Local officials satisfied with police services, but large jurisdictions say funding insufficient

A new report from the University of Michigan's Center for Local, State, and Urban Policy (CLOSUP) presents the opinions of local government leaders on law enforcement services in their community, including perceptions of crime, satisfaction with and funding for law enforcement services, and more.

The Fall 2015 Michigan Public Policy Survey (MPPS) surveyed local government leaders from 1,418 Michigan jurisdictions (counties, cities, townships, and villages) regarding law enforcement issues in their jurisdictions. The results from the survey show that local government leaders generally express high levels of satisfaction with law enforcement provided in their jurisdiction, and also believe the citizens in their jurisdiction are satisfied with law enforcement services, if at slightly lower levels than the leaders’ own satisfaction.

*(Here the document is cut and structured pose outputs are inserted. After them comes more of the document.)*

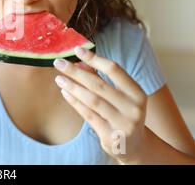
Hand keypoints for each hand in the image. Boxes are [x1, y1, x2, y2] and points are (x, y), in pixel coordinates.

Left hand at [53, 47, 147, 163]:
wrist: (135, 146)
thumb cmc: (123, 114)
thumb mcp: (119, 96)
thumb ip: (101, 79)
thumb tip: (79, 62)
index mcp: (137, 93)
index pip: (114, 70)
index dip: (94, 59)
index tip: (77, 49)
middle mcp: (133, 108)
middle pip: (99, 84)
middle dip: (76, 72)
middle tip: (59, 63)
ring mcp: (122, 123)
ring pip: (92, 100)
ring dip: (72, 87)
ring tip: (59, 78)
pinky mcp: (110, 136)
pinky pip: (88, 115)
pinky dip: (75, 102)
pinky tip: (64, 93)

The full report is available on the CLOSUP homepage: http://closup.umich.edu.

Key Findings:

Statewide, over half (54%) of local leaders statewide say drug crimes are a problem in their community, and 48% say property crimes such as burglary, vandalism, identity theft, or embezzlement are a community problem. Violent crimes and public-order offenses like drunk driving and disorderly conduct are seen as less common. Officials from the state’s larger jurisdictions are most likely to perceive all types of crime as problems in their communities.

However, satisfaction with law enforcement services is high, with local officials statewide saying they are either somewhat or very satisfied with performance of the state police (74%), county sheriffs (79%), and local police (94%) in jurisdictions that have them.

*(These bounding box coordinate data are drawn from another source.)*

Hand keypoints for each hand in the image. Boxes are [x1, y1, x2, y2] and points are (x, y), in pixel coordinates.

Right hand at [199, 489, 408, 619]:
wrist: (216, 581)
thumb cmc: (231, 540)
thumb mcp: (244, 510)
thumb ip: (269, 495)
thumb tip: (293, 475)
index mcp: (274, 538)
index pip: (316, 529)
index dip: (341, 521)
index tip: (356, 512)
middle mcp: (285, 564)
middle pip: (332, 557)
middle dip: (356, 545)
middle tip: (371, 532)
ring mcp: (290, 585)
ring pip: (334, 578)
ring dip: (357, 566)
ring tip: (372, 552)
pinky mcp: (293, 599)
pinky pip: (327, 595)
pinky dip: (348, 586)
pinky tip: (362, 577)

When it comes to local law enforcement services, 28% of the state’s cities, townships, and villages provide police services directly by running their own police departments, 24% contract for law enforcement services with another provider, and 48% do neither, instead relying on the county sheriff and/or state police to respond when called.

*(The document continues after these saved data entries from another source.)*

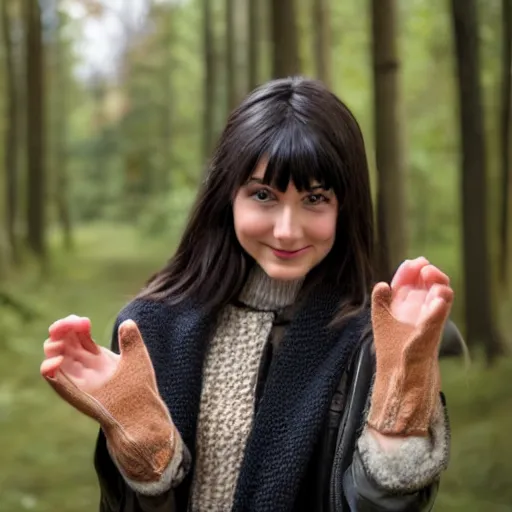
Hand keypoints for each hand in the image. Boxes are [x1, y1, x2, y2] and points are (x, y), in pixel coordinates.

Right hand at [41, 317, 180, 485]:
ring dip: (53, 344)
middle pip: (62, 341)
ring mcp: (76, 377)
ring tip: (63, 342)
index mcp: (97, 356)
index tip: (84, 321)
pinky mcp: (71, 390)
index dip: (75, 324)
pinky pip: (51, 378)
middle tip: (71, 323)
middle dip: (61, 328)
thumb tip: (128, 322)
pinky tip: (57, 360)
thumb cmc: (140, 389)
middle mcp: (83, 365)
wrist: (139, 414)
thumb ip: (131, 340)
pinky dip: (48, 367)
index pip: (77, 334)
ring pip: (53, 355)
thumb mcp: (137, 358)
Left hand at [367, 257, 453, 435]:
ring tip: (431, 274)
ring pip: (441, 299)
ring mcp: (428, 326)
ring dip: (438, 284)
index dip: (410, 272)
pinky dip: (438, 308)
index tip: (411, 262)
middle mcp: (421, 315)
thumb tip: (381, 284)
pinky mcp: (429, 340)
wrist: (401, 383)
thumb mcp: (383, 323)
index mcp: (408, 309)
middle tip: (423, 266)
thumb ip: (382, 303)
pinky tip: (439, 296)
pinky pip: (436, 321)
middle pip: (430, 287)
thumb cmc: (393, 354)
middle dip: (427, 273)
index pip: (411, 284)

Overall, 22% of officials say that they do not have sufficient funds to meet their law enforcement needs, and this increases to 47% among the state’s largest jurisdictions.

Meanwhile, relatively few (14%) report that their jurisdictions have recently tried and succeeded to raise local funding through millages and/or special assessments, and only 33% support pursuing additional local revenues in the near future.

More detailed information is available in the report itself.

All MPPS reports are distributed to state and local government officials and other policymakers, and they are widely cited in the media (see http://closup.umich.edu/michigan-public-policy-survey/mpps-news.php).

In addition, the CLOSUP website provides detailed tables of the data collected in all of the MPPS surveys, with the Fall 2015 data now available. The data are broken down by jurisdiction type, population size, and region of the state. These easy-to-read tables allow quick analysis for a wide range of issues and can be found at: http://closup.umich.edu/michigan-public-policy-survey/

MPPS is conducted by CLOSUP in partnership with the Michigan Association of Counties, Michigan Municipal League, and Michigan Townships Association. The survey program is unique in the country as the only ongoing survey targeted at every unit of general purpose local government across an entire state.